Cameron looked like he was in his mid-twenties. Even from a distance, you could tell he was a user. Ratty clothes hung from his emaciated frame. Jane’s heart broke when Maggie turned to them and smiled, failing to mask the pain welling up in her eyes.
This is why heart-opening was precarious. This is why being a fortress could be good sometimes. In theory, empathy was humanity at its best, but in reality, it was an open invitation to misery.
Cameron looked at them warily, his glassy eyes narrowing.
“Hey. How’s it going?”
Lindsey jumped right in.
“Great! We spent the day getting your mom more organized. And she has been such a great sport!” She turned to Maggie. “Happy to come back anytime.”
“Yes, we’re amazed at how efficient you are, and hope we’ve helped.” Too clinical? It was the best Jane could do.
“Yeah she’s ‘efficient,’ that’s for sure,” Cameron sneered, shooting a resentful look at his mother.
“Well, good night and Merry Christmas!” Jane exclaimed as she grabbed Lindsey’s arm and hustled her out of there.
Jane sat at her kitchen table putting final touches on the gift she’d be bringing to the Christmas party that evening. She and Teddy were attending as a couple; well, not as a couple—as friends, or somewhere in the netherworld between. She didn’t want to assume anything. It was all so high school, really—reminiscent of those Facebook and Instagram posts that updated relationship status: #shipped! #engaged! #tiedtheknot! And the truly repellant hashtags: #soinlove, #soulmates4ever.

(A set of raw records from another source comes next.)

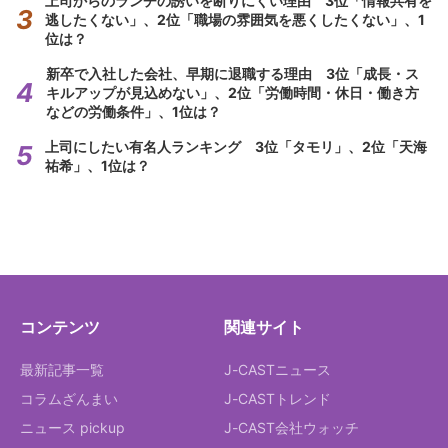
上司からのランチの誘いを断りにくい理由 3位「情報共有を
逃したくない」、2位「職場の雰囲気を悪くしたくない」、1
位は？
新卒で入社した会社、早期に退職する理由 3位「成長・ス
キルアップが見込めない」、2位「労働時間・休日・働き方
などの労働条件」、1位は？
上司にしたい有名人ランキング 3位「タモリ」、2位「天海
祐希」、1位は？
コンテンツ
関連サイト
最新記事一覧
J-CASTニュース
コラムざんまい
J-CASTトレンド
ニュース pickup
J-CAST会社ウォッチ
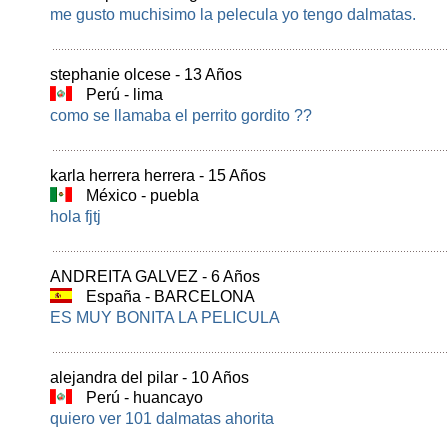
me gusto muchisimo la pelecula yo tengo dalmatas.
stephanie olcese - 13 Años
Perú - lima
como se llamaba el perrito gordito ??
karla herrera herrera - 15 Años
México - puebla
hola fjtj
ANDREITA GALVEZ - 6 Años
España - BARCELONA
ES MUY BONITA LA PELICULA
alejandra del pilar - 10 Años
Perú - huancayo
quiero ver 101 dalmatas ahorita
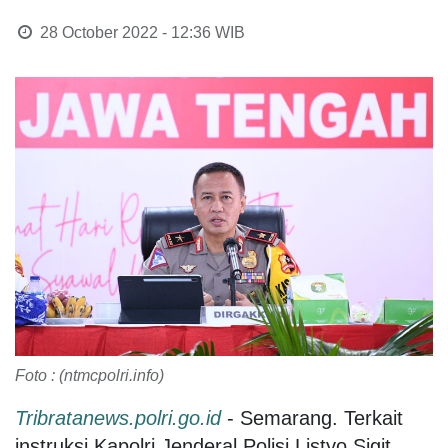
28 October 2022 - 12:36
WIB
Foto : (ntmcpolri.info)
Tribratanews.polri.go.id
- Semarang. Terkait
instruksi Kapolri Jenderal Polisi Listyo Sigit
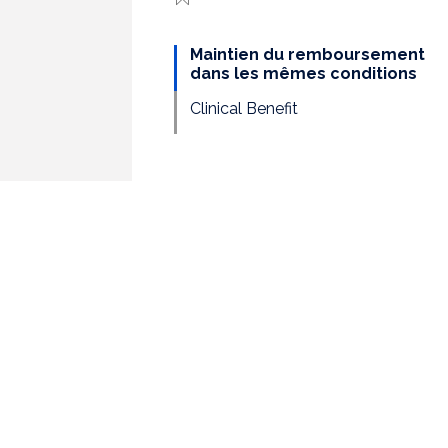
Maintien du remboursement
dans les mêmes conditions
Clinical Benefit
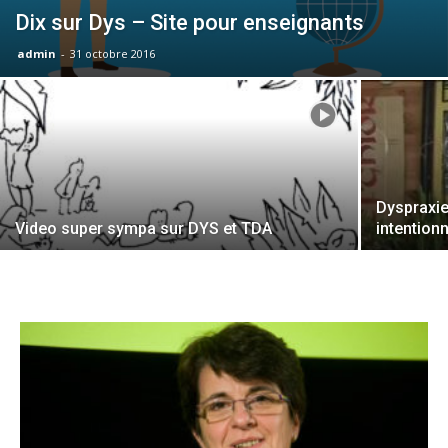
Dix sur Dys – Site pour enseignants
admin
-
31 octobre 2016
Dyspraxie
Video super sympa sur DYS et TDA
intention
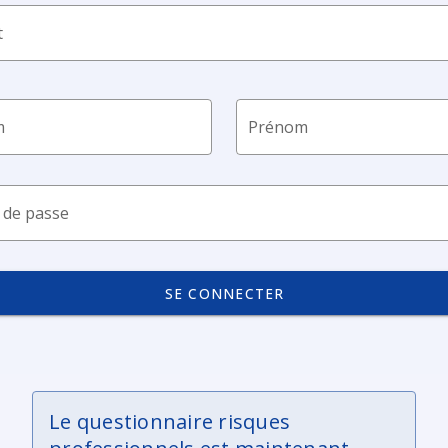
t
m
Prénom
 de passe
SE CONNECTER
Le questionnaire risques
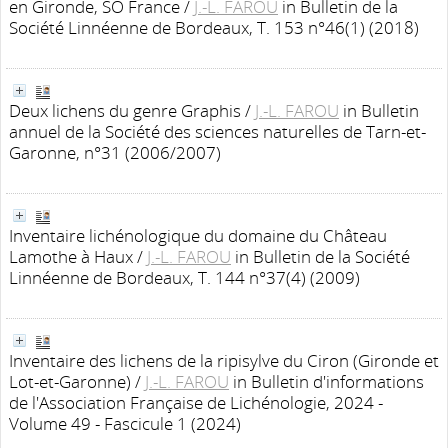
en Gironde, SO France
/
J.-L. FAROU
in Bulletin de la
Société Linnéenne de Bordeaux, T. 153 n°46(1) (2018)
Deux lichens du genre Graphis
/
J.-L. FAROU
in Bulletin
annuel de la Société des sciences naturelles de Tarn-et-
Garonne, n°31 (2006/2007)
Inventaire lichénologique du domaine du Château
Lamothe à Haux
/
J.-L. FAROU
in Bulletin de la Société
Linnéenne de Bordeaux, T. 144 n°37(4) (2009)
Inventaire des lichens de la ripisylve du Ciron (Gironde et
Lot-et-Garonne)
/
J.-L. FAROU
in Bulletin d'informations
de l'Association Française de Lichénologie, 2024 -
Volume 49 - Fascicule 1 (2024)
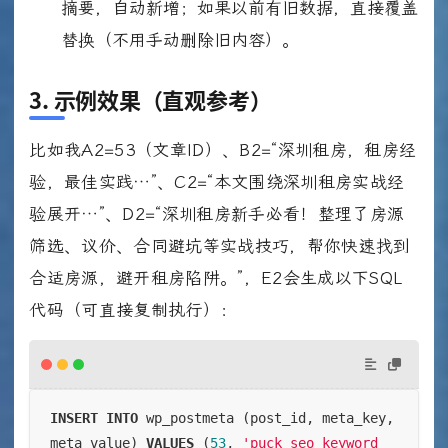
摘要，自动新增；如果以前有旧数据，直接覆盖
替换（不用手动删除旧内容）。
3. 示例效果（直观参考）
比如我A2=53（文章ID）、B2=“深圳租房，租房经
验，最佳实践…”、C2=“本文围绕深圳租房实战经
验展开…”、D2=“深圳租房新手必看！整理了房源
筛选、议价、合同避坑等实战技巧，帮你快速找到
合适房源，避开租房陷阱。”，E2会生成以下SQL
代码（可直接复制执行）：
INSERT
INTO
 wp_postmeta (post_id, meta_key, 
meta_value) 
VALUES
 (
53
, 
'puck_seo_keyword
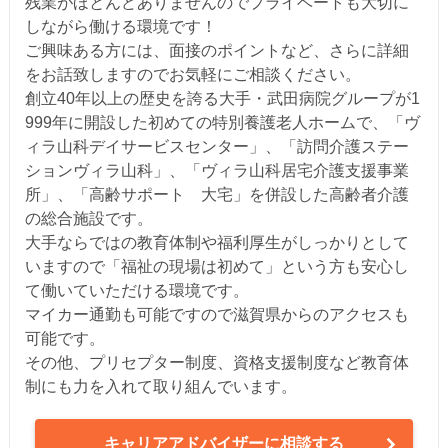
残業がほとんどありませんのでプライベートも大切に
しながら働ける環境です！
ご興味ある方には、面接のポイントなど、さらに詳細
をお話致しますのでお気軽にご相談ください。
創立40年以上の歴史を誇る大手・武田病院グループが1
999年に開設した初めての特別養護老人ホームで、「ヴ
ィラ山科デイサービスセンター」、「訪問介護ステー
ションヴィラ山科」、「ヴィラ山科居宅介護支援事業
所」、「高齢サポート 大宅」を併設した高齢者介護
の総合施設です。
大手ならではの教育体制や福利厚生がしっかりとして
いますので「福祉の現場は初めて」という方も安心し
て働いていただける環境です。
マイカー通勤も可能ですので滋賀県からのアクセスも
可能です。
その他、プリセプター制度、資格支援制度など教育体
制にも力を入れて取り組んでいます。
キャリアアドバイザーに相談する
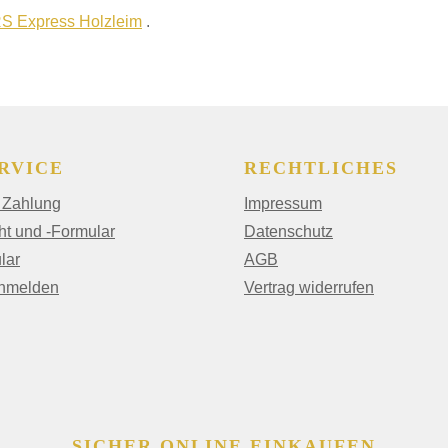
S Express Holzleim
.
RVICE
RECHTLICHES
 Zahlung
Impressum
ht und -Formular
Datenschutz
lar
AGB
anmelden
Vertrag widerrufen
SICHER ONLINE EINKAUFEN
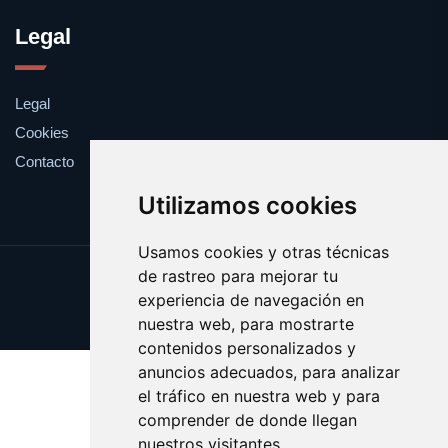
Legal
Legal
Cookies
Contacto
Utilizamos cookies
Usamos cookies y otras técnicas
de rastreo para mejorar tu
Update cookies preferences
experiencia de navegación en
Copyright © 2025 radioeuskadi.es
nuestra web, para mostrarte
contenidos personalizados y
anuncios adecuados, para analizar
el tráfico en nuestra web y para
comprender de donde llegan
nuestros visitantes.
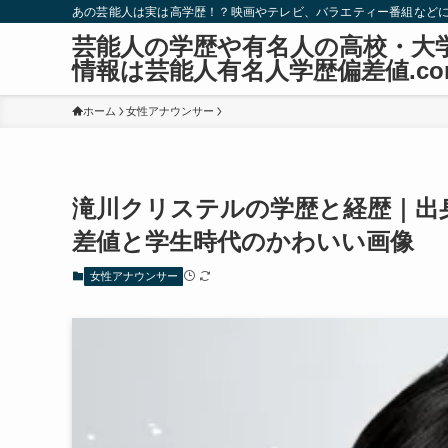
あの芸能人は実は高学歴！？映画やテレビ、バラエティー番組など
芸能人の学歴や有名人の高校・大
情報は芸能人有名人学歴偏差値.co
ホーム
女性アナウンサー
滝川クリステルの学歴と経歴｜出
差値と学生時代のかわいい画像
女性アナウンサー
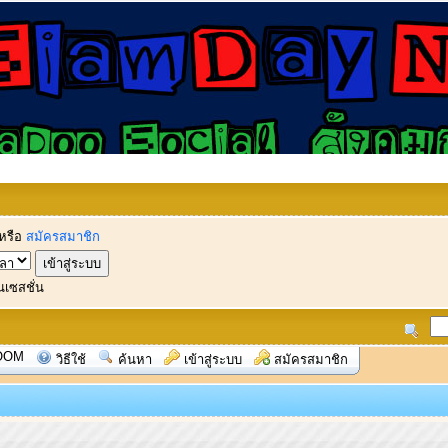
หรือ
สมัครสมาชิก
นเซสชั่น
OOM
วิธีใช้
ค้นหา
เข้าสู่ระบบ
สมัครสมาชิก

Jane’s gift was a neatly boxed and festively wrapped selection of high-end cosmetics, facial treatments and fake eyelashes, products of no interest to Chloe, the influencer, who had urged Jane to take whatever she wanted. Jane took umbrage at her offer with its implication of charity, noblesse oblige even. It was moresatisfying to decline, saying she couldn’t take items from clients, then discreetly slip what she wanted into her tote bag. Jane never thought of the re-homing of objects as thievery. Taking something unwanted wasn’t stealing, it was adoption. It was rescue.

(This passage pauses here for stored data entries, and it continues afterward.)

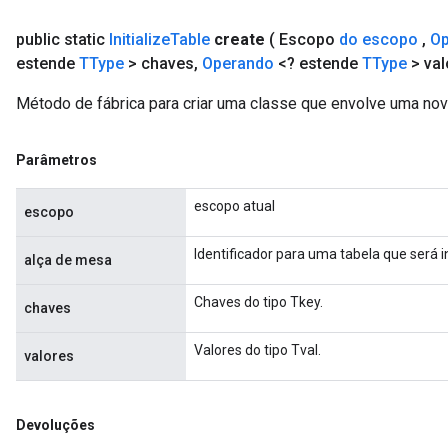
public static
Initialize
Table
create
( Escopo
do escopo
,
Op
estende
TType
> chaves
,
Operando
<? estende
TType
> val
Método de fábrica para criar uma classe que envolve uma nova
Parâmetros
escopo atual
escopo
Identificador para uma tabela que será in
alça de mesa
Chaves do tipo Tkey.
chaves
Valores do tipo Tval.
valores
Devoluções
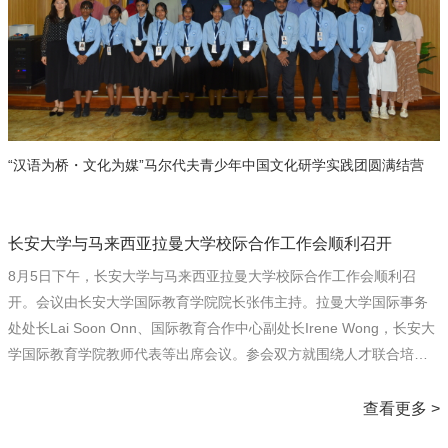
“汉语为桥・文化为媒”马尔代夫青少年中国文化研学实践团圆满结营
长安大学与马来西亚拉曼大学校际合作工作会顺利召开
8月5日下午，长安大学与马来西亚拉曼大学校际合作工作会顺利召
开。会议由长安大学国际教育学院院长张伟主持。拉曼大学国际事务
处处长Lai Soon Onn、国际教育合作中心副处长Irene Wong，长安大
学国际教育学院教师代表等出席会议。参会双方就围绕人才联合培
养、校企协作与产学研合作等进行深入交流。会上，张伟介绍了学校
在学科建设、国际学生培养与国际化办学等方面的情况。他表示，长
查看更多 >
安大学始终坚持开放办学的理念，致力于培养具备国际视野的人才，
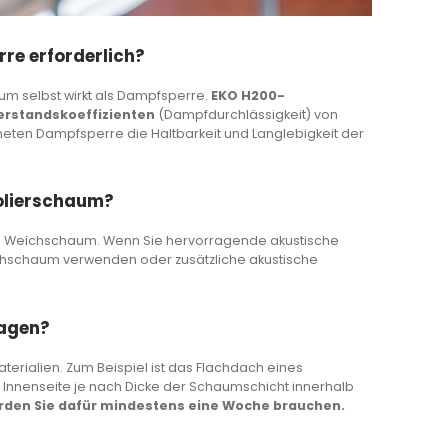
re erforderlich?
um selbst wirkt als Dampfsperre.
EKO H200-
rstandskoeffizienten
(Dampfdurchlässigkeit) von
neten Dampfsperre die Haltbarkeit und Langlebigkeit der
solierschaum?
e
Weichschaum
. Wenn Sie hervorragende akustische
ichschaum verwenden oder zusätzliche akustische
ragen?
aterialien. Zum Beispiel ist das Flachdach eines
 Innenseite je nach Dicke der Schaumschicht innerhalb
ürden Sie dafür mindestens eine Woche brauchen.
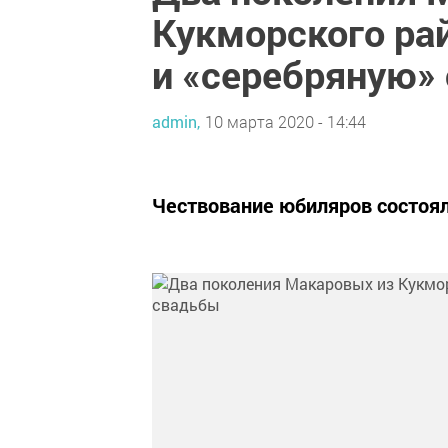
Кукморского ра
и «серебряную»
admin,
10 марта 2020 - 14:44
Чествование юбиляров состоял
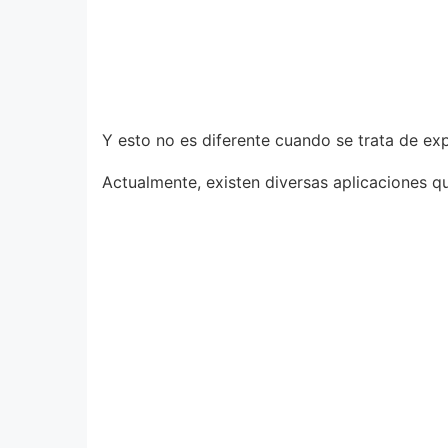
Y esto no es diferente cuando se trata de exp
Actualmente, existen diversas aplicaciones q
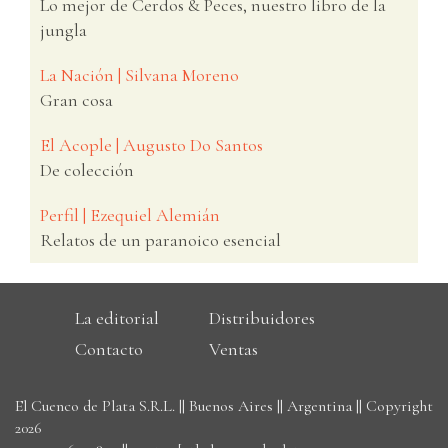
Lo mejor de Cerdos & Peces, nuestro libro de la
jungla
La Nación | Silvana Moreno
Gran cosa
El Acople | Augusto Do Santos
De colección
Perfil | Ezequiel Alemián
Relatos de un paranoico esencial
La editorial
Distribuidores
Contacto
Ventas
El Cuenco de Plata S.R.L. || Buenos Aires || Argentina || Copyright
2026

In any event, she had more pressing things to worry about right now. She was trying to shake off anxiety about the upcoming party. It was a White Elephant Christmas party and that meant a perfect storm: Gluttony. Greed. Forced merriment. Cloying cocktails. Finger foods. And perhaps most venal of all, gag gifts, the apogee of indulgent, pointless consumption. Gag gifts, solely meant to amuse, were never funny.

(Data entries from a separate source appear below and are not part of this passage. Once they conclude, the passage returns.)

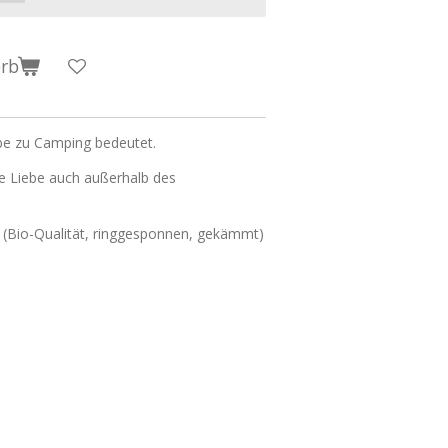
orb
be zu Camping bedeutet.
se Liebe auch außerhalb des
 (Bio-Qualität, ringgesponnen, gekämmt)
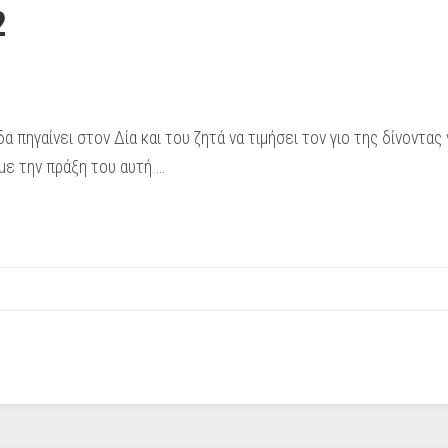
2
πηγαίνει στον Δία και του ζητά να τιμήσει τον γιο της δίνοντα
 με την πράξη του αυτή …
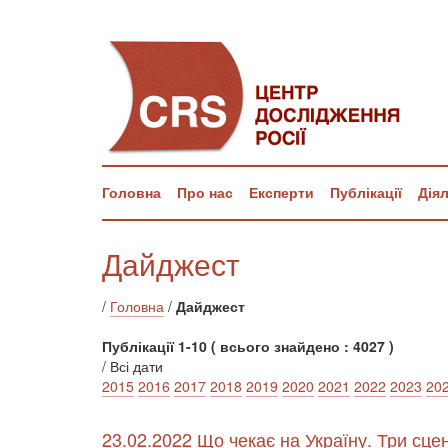
Головна
Про нас
Експерти
Публікації
Дія
Дайджест
/
Головна
/
Дайджест
Публікації 1-10 ( всього знайдено : 4027 )
/ Всі дати
2015
2016
2017
2018
2019
2020
2021
2022
2023
20
23.02.2022 Що чекає на Україну. Три сце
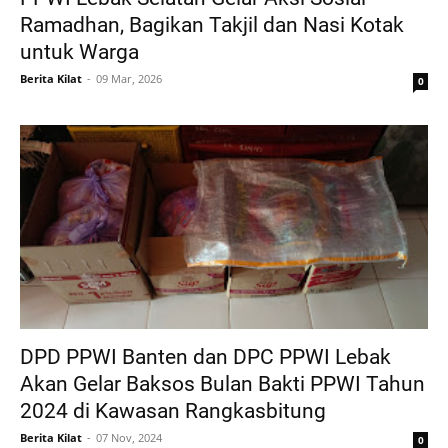
Ramadhan, Bagikan Takjil dan Nasi Kotak
untuk Warga
Berita Kilat
09 Mar, 2026
0
DPD PPWI Banten dan DPC PPWI Lebak
Akan Gelar Baksos Bulan Bakti PPWI Tahun
2024 di Kawasan Rangkasbitung
Berita Kilat
07 Nov, 2024
0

The party was an annual tradition held by Ashley and Andy Aaronson, both lawyers. Ashley worked at a big television production company, while Andy worked at a boutique entertainment law firm, and their lives were about making deals and smug Instagram-ready tableaus of insider-dom. If you asked Andy, he would say he was Jewish, and if you asked Ashley—who had “soft-converted to Judaism”—she would say she was Jew-“ish.” They had a towering tree decorated with abundant garlands and twinkling lights that dwarfed a small menorah squatting on the mantel, right over the overstuffed Christmas stockings.
Ideally, a gift should be something that both the giver and the receiver would like, but Jane had no way of knowing who would end up with what; that was the whole point of the inane game. Last year, she’d brought one of her favorite bottles of wine. She grimaced at the memory of what unfolded.
The rules of the game were simple. When it was your turn, you picked a present, at which point the person who’d brought it identified themselves. If someone had already chosen something you liked more, you could take (“steal”) it. And if your chosengift was taken from you, you could replace it by stealing someone else’s, or by taking a chance on one of the still-unopened gifts.
The house was full of young entertainment industry types. The laughing, the screaming, the shrieking—it all made Jane sink more deeply inside herself. Last year, a woman with an aggressive blunt cut and a tight smile had chosen Jane’s gift. Jane wanted to explain a little bit about the wine and why she loved it so much, but the woman seemed entirely uninterested. What did the Bible say about pearls before swine? This New Testament wisdom was appropriate given the season. Jesus knew his stuff.